What does a flawed story about socks have to do winning a war? A lot, according to George R. and Myra T. Cooley Professor of Peace and Conflict Studies and Professor of Geography Dan Monk.
“A good chunk of my research has been about the commonplaces of conflict. In other words, the stuff people say and take for granted on the way to making other claims,” Monk says.
The story of the socks comes from The Tanks of Tammuz by Shabtai Teveth, a dramatic eyewitness account of the epochal 1967 Arab-Israeli war. Shabtai Teveth advanced a commonly accepted view that discipline in dress coincided with discipline in fighting — in this case about how members of the tank corps wore uniforms all the way down to black socks. He fostered the belief that when you look alike you act alike and how this thought and behavior lead to victory by Israel’s tank corps, despite being greatly outnumbered by Egyptian forces.
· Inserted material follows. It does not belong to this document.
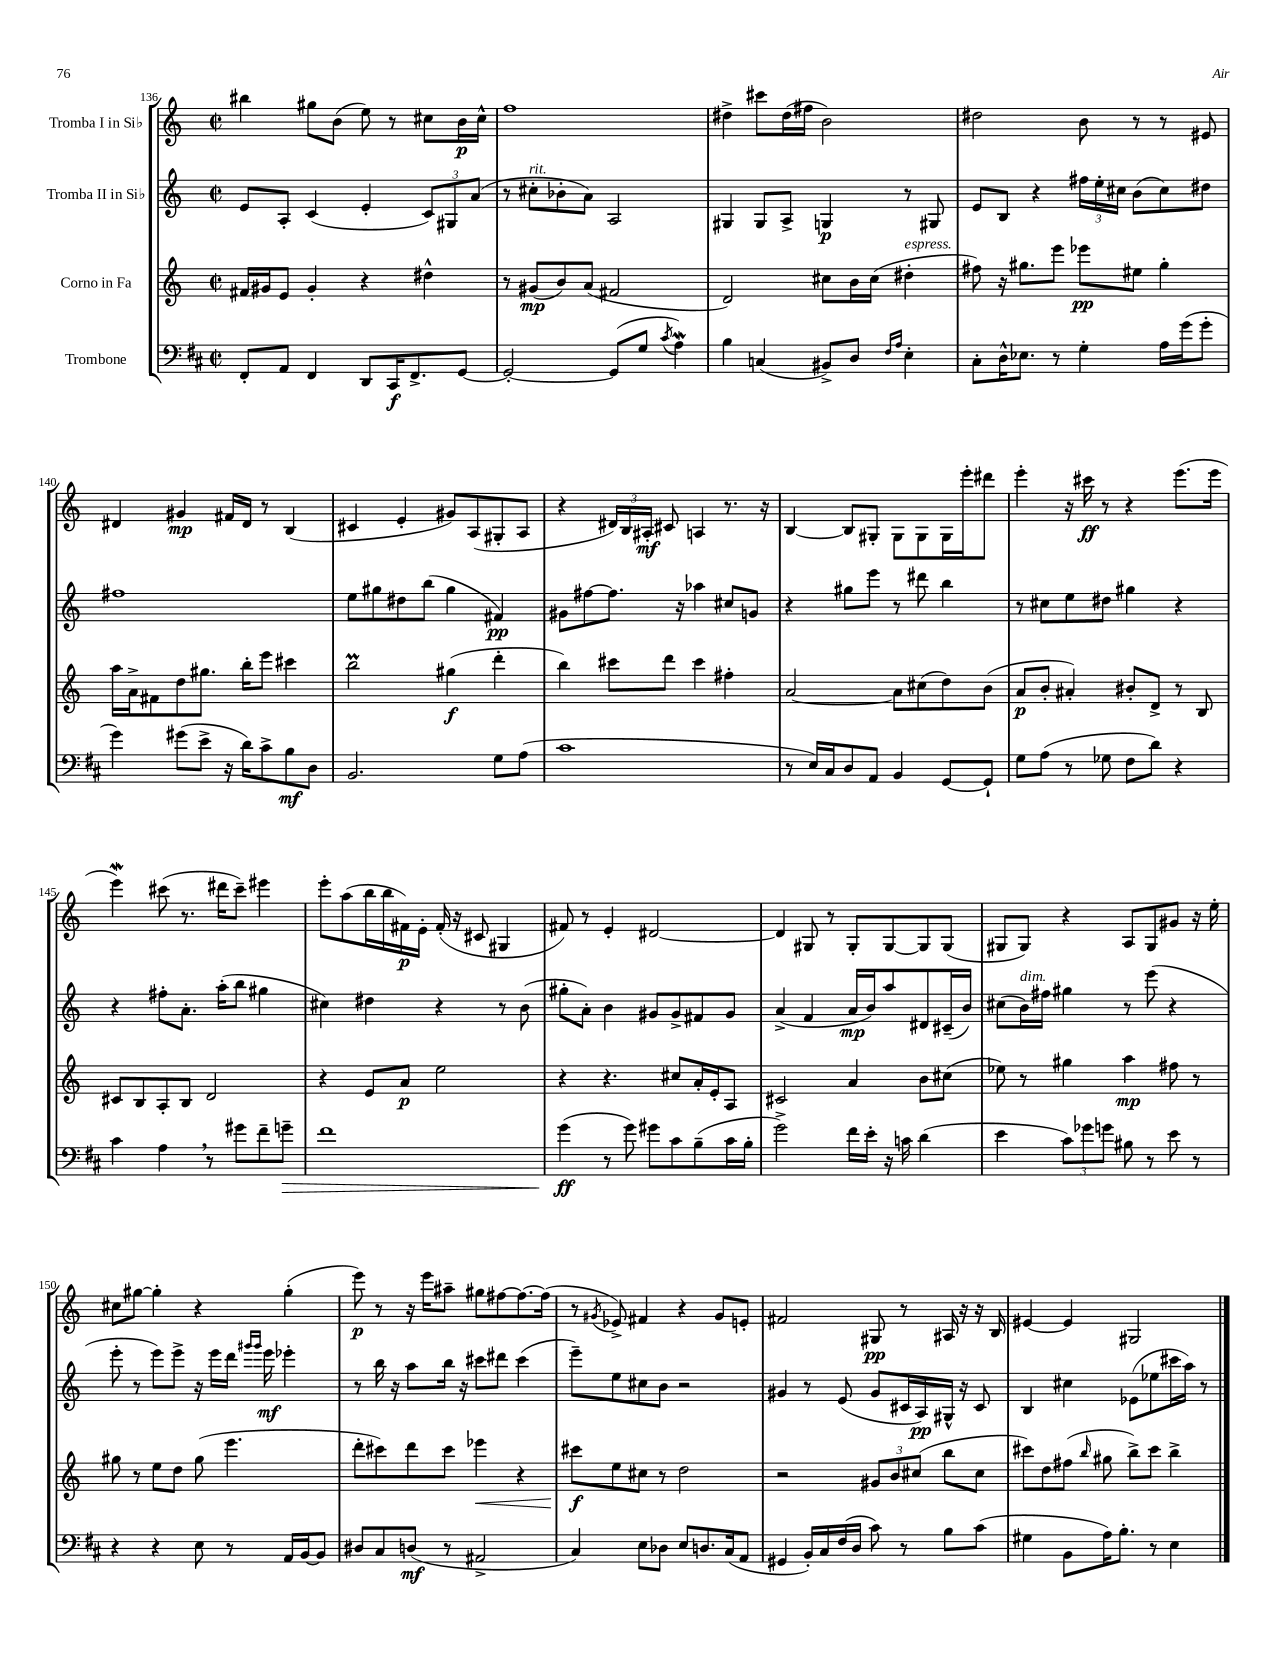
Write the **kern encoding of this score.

“That really caught my attention,” Monk says of the premise that Israeli’s victory was based on the uniformity and socks, “Wow, these people are making arguments about the survival of other people on the basic of aesthetic terminologies. They don’t realize that’s what they’re doing but they rely on aesthetic categories to make claims about their own survival and that struck me as worth talking about.”
Monk says the Israeli victory in 1967 was remarkable, “but there were many points in the three weeks leading up to this war and right at the start of it where the monumental gambles that were taken could have led to very different results.” He says the story of the victory was far more complex than is explained by the tank corps’ uniformity and its black socks.